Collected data

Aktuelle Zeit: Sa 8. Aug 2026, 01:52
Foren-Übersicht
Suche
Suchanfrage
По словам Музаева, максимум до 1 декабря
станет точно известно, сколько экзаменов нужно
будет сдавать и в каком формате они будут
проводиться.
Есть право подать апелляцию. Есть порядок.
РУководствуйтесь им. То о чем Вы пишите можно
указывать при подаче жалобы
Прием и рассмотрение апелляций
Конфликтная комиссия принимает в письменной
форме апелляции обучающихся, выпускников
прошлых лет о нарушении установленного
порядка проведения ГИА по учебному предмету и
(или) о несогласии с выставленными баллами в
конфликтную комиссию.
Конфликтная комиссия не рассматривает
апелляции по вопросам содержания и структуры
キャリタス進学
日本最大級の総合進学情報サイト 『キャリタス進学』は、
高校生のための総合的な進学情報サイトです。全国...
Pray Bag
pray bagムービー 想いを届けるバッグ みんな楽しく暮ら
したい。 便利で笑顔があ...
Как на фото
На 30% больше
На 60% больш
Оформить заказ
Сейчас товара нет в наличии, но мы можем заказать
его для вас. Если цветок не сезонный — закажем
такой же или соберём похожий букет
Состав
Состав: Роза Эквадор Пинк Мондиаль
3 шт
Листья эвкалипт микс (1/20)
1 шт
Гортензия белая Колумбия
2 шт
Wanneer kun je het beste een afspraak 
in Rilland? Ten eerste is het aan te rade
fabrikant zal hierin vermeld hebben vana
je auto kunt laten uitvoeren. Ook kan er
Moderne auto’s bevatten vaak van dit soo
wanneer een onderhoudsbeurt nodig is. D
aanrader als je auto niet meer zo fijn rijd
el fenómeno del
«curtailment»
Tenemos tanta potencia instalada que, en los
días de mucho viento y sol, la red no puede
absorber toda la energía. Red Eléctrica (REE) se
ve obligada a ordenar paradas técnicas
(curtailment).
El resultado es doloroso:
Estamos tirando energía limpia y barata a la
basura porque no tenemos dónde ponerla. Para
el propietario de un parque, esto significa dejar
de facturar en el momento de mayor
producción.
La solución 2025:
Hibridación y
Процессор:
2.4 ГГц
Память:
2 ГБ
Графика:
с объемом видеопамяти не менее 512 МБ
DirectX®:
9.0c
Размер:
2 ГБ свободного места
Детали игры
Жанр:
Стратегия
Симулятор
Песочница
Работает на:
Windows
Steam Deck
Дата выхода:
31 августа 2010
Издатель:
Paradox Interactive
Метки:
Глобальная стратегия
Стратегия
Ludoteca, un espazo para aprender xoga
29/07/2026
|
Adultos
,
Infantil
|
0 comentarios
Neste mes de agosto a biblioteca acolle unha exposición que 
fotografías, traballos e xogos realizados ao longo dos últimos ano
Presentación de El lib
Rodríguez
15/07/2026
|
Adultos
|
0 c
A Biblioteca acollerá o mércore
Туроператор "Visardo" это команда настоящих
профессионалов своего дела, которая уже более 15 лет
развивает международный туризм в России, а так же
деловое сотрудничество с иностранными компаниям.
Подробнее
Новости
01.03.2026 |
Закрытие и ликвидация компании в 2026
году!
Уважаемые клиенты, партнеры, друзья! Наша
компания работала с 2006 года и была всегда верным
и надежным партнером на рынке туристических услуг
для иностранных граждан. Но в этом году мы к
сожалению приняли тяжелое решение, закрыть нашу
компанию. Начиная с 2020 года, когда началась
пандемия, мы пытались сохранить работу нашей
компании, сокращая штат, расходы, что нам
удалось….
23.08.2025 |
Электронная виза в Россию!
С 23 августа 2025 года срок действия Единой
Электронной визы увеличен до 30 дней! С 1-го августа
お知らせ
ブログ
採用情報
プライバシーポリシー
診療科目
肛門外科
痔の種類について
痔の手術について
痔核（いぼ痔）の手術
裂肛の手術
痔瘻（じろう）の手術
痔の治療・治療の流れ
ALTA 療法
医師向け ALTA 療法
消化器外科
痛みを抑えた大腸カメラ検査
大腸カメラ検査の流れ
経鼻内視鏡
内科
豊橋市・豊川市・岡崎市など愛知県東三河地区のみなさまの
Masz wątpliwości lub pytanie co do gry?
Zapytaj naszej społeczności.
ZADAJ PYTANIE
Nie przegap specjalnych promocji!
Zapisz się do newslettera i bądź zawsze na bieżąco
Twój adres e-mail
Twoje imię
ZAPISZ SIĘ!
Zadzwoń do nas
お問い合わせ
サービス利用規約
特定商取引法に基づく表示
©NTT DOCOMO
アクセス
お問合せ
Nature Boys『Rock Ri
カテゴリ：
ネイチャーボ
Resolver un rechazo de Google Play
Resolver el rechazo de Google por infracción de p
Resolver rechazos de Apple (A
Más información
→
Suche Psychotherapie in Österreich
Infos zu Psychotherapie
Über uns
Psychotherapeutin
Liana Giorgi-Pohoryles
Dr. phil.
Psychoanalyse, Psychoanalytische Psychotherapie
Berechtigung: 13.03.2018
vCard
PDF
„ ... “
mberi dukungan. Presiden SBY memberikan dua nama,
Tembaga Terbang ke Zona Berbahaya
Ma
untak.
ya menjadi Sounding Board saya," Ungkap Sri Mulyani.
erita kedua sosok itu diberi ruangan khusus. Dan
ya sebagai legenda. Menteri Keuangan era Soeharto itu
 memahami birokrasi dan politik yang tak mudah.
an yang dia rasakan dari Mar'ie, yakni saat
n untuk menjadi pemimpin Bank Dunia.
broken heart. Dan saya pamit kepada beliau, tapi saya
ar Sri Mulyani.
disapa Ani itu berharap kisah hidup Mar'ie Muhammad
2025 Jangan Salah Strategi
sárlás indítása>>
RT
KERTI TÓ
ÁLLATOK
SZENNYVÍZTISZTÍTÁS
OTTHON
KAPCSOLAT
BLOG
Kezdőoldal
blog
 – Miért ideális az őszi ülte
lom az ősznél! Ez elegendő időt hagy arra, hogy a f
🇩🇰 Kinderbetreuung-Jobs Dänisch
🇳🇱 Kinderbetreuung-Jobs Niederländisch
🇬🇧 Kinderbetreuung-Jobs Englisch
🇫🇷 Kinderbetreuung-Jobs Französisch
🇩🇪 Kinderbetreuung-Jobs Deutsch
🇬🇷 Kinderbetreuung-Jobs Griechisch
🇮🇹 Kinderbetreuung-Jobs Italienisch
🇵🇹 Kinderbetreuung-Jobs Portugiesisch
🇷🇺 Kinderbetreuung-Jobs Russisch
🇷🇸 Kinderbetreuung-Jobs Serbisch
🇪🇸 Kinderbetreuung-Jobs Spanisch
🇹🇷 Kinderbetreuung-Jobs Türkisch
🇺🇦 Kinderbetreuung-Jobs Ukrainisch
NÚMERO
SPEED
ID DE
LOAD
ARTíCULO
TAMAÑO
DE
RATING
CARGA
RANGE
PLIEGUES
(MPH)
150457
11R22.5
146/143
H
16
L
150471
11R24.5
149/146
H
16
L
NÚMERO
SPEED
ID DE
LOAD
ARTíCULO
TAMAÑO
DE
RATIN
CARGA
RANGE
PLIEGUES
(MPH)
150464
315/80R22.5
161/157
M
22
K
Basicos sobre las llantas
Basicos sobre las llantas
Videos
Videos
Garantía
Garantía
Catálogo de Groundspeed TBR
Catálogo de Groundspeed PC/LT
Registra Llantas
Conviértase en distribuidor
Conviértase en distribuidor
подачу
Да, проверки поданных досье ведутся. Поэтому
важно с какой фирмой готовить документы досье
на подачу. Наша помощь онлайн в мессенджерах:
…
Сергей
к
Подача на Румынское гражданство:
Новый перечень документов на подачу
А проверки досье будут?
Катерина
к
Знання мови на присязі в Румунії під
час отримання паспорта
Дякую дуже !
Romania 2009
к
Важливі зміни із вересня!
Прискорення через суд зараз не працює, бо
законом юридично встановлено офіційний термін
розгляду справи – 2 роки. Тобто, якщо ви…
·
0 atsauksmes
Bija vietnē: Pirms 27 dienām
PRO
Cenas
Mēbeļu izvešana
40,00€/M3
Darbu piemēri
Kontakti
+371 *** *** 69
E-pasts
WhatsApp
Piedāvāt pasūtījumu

# Try it
Of the lines above, show those in which "energía" appears.

# Output of the exercise
absorber toda la energía. Red Eléctrica (REE) se
Estamos tirando energía limpia y barata a la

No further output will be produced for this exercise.